A duct size is only correct in context. These are the four ideas that determine whether a number on a screen becomes a duct that actually performs.
Every duct sizing decision starts with two numbers: airflow in cubic feet per minute (CFM) and target velocity in feet per minute (fpm). CFM comes from a room-by-room load calculation — commonly an ACCA Manual J in residential work — which determines how much conditioned air a space needs to stay comfortable. Velocity is a design choice based on application, noise tolerance, and duct type. Cross-sectional area is simply CFM divided by velocity, which means the same airflow can be served by an infinite number of duct sizes depending on how fast you're willing to let the air move. A blower or air handler has a fixed amount of static pressure to spend, so every duct in the system is really competing for a shared budget of resistance.
Round duct is the most efficient shape for moving air — for a given cross-sectional area, it has the least internal surface area, which means the lowest friction loss and the least sheet metal per linear foot. Rectangular duct exists because of space constraints: it fits inside joist bays, dropped ceilings, and tight mechanical rooms where a round duct simply won't physically fit. The trade-off is that rectangular duct of the same area has more friction loss, and the flatter the rectangle (the higher its aspect ratio), the worse that penalty becomes. This is also where sheet metal gauge matters: wider, flatter ducts are more prone to wall flutter and noise, which is why SMACNA construction standards tie minimum gauge requirements partly to duct dimension. A plenum — the larger junction box that ductwork branches from — is typically sized well below the velocities used in branch runs, since its job is to let air slow down and distribute evenly rather than travel fast.
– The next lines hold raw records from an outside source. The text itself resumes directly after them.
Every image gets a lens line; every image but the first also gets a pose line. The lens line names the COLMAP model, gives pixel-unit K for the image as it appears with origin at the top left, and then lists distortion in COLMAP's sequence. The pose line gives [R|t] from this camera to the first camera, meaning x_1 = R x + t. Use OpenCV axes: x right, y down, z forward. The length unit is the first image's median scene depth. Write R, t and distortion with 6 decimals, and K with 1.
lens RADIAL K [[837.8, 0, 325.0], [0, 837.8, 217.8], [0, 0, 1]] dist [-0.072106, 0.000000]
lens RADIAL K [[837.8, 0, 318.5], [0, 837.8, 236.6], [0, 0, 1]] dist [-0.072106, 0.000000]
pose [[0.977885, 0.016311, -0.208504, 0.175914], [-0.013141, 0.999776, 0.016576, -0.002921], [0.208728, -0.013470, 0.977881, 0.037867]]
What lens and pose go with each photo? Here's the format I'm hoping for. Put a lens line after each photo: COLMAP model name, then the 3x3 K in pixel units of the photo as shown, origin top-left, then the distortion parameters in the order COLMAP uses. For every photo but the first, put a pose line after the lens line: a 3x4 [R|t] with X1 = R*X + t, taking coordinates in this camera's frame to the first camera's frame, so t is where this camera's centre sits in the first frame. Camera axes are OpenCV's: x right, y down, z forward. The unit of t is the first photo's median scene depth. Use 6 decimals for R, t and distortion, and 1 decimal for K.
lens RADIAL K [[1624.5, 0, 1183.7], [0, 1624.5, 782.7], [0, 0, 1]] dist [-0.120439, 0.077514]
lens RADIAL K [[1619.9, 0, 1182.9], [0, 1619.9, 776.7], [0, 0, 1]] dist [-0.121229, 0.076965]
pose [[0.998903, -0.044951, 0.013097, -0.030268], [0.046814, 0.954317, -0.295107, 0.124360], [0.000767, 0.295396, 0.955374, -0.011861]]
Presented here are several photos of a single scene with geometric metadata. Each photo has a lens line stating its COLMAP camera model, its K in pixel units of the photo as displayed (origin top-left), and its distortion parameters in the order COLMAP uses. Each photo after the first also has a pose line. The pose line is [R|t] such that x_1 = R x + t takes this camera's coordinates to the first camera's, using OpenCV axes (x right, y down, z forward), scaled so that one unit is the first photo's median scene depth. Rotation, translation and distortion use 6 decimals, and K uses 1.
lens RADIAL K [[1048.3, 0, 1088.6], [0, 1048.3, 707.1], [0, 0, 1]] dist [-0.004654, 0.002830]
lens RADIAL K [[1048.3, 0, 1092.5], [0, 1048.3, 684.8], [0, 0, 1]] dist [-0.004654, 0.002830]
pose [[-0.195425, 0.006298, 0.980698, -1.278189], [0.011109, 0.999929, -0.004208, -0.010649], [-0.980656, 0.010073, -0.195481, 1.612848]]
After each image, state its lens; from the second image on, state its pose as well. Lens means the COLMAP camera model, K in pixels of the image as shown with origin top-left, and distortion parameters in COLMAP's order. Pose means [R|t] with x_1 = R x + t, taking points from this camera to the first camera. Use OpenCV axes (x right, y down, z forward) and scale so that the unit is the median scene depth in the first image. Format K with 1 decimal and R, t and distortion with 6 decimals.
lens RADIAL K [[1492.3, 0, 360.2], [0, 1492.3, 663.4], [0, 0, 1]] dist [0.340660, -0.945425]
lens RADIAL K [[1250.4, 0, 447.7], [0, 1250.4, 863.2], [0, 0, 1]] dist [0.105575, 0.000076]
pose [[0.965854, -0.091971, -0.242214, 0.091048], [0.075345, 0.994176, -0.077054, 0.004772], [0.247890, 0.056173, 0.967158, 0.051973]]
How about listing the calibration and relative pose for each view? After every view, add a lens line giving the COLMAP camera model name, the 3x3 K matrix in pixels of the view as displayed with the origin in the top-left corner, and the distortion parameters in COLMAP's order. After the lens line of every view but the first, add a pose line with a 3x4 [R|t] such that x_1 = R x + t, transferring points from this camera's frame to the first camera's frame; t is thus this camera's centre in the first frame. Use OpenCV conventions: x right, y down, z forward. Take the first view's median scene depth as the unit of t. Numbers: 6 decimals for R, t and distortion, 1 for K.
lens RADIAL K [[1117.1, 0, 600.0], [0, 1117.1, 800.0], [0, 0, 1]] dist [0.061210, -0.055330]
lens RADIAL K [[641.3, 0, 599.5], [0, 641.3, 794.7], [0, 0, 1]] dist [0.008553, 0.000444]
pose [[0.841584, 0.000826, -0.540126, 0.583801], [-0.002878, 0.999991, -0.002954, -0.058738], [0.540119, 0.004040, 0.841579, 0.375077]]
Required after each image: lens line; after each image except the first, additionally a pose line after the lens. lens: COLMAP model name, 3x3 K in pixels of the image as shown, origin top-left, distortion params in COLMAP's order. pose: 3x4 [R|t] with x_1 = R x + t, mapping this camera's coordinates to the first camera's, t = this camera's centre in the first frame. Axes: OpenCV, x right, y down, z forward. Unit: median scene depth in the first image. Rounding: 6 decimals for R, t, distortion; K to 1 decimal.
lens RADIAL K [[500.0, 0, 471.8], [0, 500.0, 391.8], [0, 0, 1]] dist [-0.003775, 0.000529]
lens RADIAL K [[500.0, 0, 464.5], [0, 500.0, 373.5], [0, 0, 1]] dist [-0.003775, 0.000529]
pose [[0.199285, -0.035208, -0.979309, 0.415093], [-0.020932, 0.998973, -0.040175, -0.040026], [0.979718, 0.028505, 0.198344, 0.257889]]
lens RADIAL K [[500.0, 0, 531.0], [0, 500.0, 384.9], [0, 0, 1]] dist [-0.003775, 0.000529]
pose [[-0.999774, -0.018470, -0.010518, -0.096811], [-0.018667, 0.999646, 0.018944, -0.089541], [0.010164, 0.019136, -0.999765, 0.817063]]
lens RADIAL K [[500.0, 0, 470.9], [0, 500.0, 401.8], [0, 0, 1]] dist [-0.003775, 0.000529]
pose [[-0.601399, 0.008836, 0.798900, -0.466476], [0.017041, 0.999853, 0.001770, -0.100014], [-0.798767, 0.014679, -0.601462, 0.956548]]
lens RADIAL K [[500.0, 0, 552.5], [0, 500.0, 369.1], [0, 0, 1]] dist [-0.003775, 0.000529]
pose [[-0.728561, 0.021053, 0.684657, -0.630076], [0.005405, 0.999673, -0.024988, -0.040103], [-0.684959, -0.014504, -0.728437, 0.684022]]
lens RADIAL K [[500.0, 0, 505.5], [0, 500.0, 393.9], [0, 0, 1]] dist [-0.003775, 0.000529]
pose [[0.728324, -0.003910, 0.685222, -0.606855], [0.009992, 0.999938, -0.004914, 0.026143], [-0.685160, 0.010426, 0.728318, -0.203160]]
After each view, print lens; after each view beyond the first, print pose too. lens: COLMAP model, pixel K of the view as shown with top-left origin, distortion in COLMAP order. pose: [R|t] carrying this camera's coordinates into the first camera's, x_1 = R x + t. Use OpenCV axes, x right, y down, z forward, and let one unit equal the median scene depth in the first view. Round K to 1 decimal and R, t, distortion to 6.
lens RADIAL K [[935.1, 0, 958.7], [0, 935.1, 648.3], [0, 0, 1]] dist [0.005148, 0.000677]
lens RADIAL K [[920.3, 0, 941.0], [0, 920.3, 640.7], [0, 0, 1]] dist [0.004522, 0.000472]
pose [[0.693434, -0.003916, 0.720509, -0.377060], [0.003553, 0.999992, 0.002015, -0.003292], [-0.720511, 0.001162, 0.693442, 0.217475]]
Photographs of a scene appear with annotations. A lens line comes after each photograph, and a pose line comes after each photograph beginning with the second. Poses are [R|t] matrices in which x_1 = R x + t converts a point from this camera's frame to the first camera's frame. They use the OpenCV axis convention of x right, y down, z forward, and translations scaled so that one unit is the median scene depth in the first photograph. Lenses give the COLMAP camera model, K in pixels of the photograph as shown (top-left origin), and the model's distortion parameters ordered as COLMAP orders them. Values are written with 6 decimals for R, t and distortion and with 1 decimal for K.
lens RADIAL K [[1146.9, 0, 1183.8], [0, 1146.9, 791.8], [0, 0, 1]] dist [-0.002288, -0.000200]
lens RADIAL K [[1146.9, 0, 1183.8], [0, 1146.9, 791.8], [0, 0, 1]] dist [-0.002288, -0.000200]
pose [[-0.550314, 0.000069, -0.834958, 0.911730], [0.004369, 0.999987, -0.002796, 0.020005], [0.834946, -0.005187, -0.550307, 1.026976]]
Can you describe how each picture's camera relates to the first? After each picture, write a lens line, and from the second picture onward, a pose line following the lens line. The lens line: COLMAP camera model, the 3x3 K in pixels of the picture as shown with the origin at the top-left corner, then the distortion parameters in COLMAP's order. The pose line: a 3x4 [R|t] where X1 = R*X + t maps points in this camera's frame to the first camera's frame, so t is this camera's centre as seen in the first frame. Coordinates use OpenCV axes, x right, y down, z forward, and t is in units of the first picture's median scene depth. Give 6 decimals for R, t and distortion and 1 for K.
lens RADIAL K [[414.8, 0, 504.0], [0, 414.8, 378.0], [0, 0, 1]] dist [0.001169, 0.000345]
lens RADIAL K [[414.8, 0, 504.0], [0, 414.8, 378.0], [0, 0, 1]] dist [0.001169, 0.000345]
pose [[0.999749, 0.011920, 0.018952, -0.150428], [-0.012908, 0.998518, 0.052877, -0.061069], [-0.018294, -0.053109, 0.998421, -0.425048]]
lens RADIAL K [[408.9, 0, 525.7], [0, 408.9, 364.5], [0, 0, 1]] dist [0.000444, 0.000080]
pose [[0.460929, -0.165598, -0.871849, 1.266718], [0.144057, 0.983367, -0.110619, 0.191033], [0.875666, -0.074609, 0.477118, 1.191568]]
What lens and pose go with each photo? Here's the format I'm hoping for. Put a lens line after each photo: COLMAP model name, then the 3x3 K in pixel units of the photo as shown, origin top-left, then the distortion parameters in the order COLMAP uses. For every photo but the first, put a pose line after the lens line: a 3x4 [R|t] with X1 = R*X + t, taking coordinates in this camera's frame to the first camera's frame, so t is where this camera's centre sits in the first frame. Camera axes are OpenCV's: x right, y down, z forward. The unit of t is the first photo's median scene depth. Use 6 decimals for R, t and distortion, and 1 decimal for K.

Static pressure is the resistance air "feels" as it's pushed through ductwork, fittings, filters, and coils, measured in inches of water column (in. wg). Every air handler has a rated external static pressure (ESP) — the maximum resistance it's designed to push against while still moving its rated CFM. Friction loss is the portion of that resistance created purely by air rubbing against duct walls over distance, and it's why duct length matters even when velocity is identical. Two design methods dominate professional practice: the equal friction method, which sizes every duct in a system to the same friction rate per 100 feet (typically 0.08–0.10 in.wg for residential work), and the velocity reduction method, which steps velocity down at each branch point. This calculator follows the equal-friction logic by letting you set a velocity target and then reporting the resulting friction rate, so you can see whether your chosen size lands inside a normal design range or pushes the system too hard.
In a complete residential HVAC design workflow, Manual J calculates the heating and cooling load for each room, Manual S uses that load to select equipment that matches it, and Manual D takes the resulting CFM requirements and lays out a full duct system — sizing every trunk and branch, accounting for fitting losses, and verifying the total static pressure budget against the equipment's rated ESP. This calculator operates at the Manual D layer: it solves the core sizing equation for one duct run at a time, the same equation a full Manual D worksheet repeats for every branch in the system. It's the fast, accurate building block — not a substitute for laying out the whole system, balancing dampers, or accounting for every elbow's equivalent length.